*** SUPPLIED MATERIAL

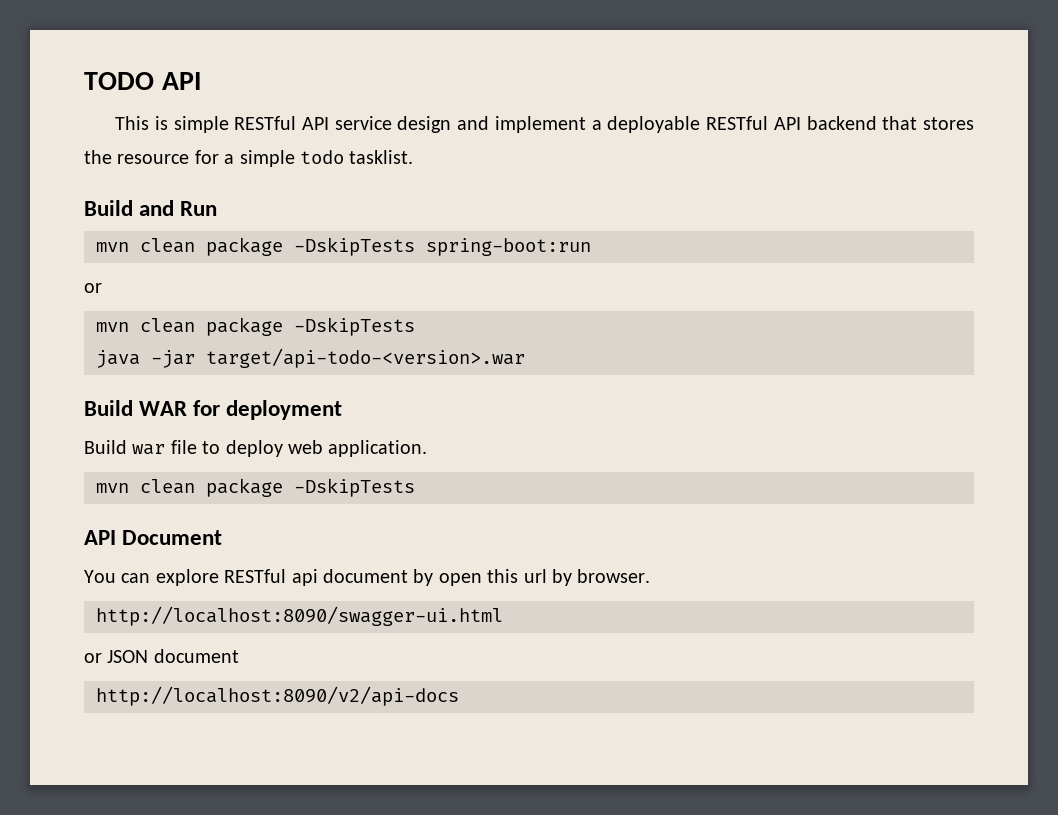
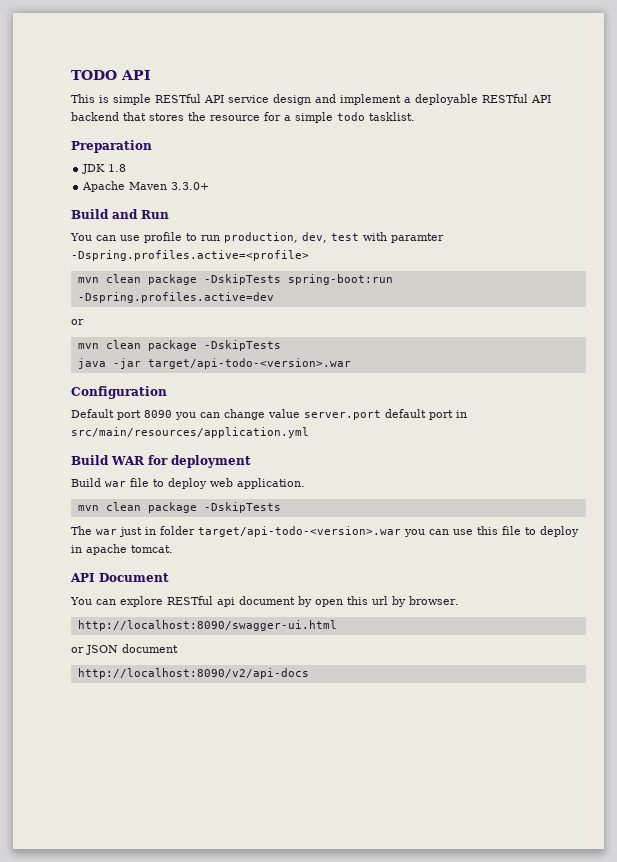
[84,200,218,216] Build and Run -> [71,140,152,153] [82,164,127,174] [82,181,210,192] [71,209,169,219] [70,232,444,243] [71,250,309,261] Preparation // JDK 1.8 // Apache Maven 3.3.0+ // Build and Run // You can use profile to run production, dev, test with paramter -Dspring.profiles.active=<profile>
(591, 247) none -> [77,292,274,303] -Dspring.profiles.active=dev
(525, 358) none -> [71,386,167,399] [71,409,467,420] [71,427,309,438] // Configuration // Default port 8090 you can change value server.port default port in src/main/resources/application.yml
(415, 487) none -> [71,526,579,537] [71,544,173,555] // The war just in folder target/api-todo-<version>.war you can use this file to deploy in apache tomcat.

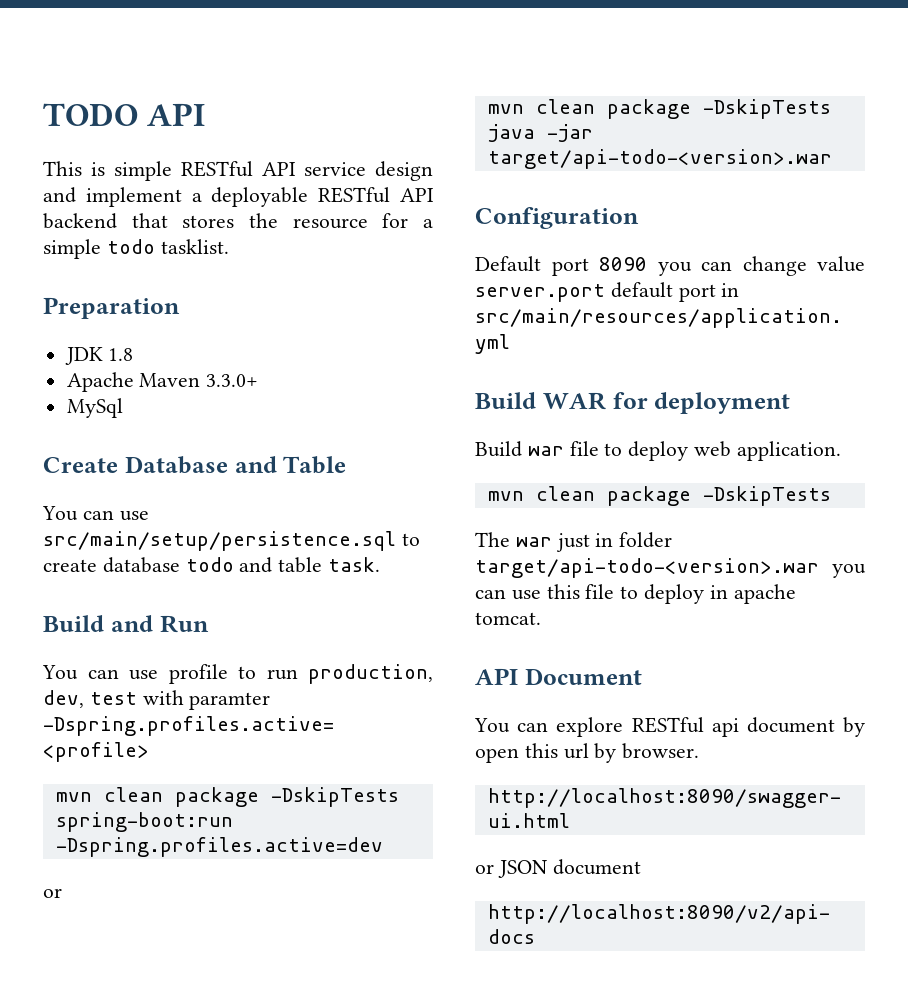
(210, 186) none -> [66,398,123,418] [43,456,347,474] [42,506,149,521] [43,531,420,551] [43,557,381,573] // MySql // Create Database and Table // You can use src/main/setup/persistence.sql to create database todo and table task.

******

WHAT THE TASK REQUIRES: For this exercise, copy every line of the data that holds "active".

EXERCISE RESPONSE:
[84,200,218,216] Build and Run -> [71,140,152,153] [82,164,127,174] [82,181,210,192] [71,209,169,219] [70,232,444,243] [71,250,309,261] Preparation // JDK 1.8 // Apache Maven 3.3.0+ // Build and Run // You can use profile to run production, dev, test with paramter -Dspring.profiles.active=<profile>
(591, 247) none -> [77,292,274,303] -Dspring.profiles.active=dev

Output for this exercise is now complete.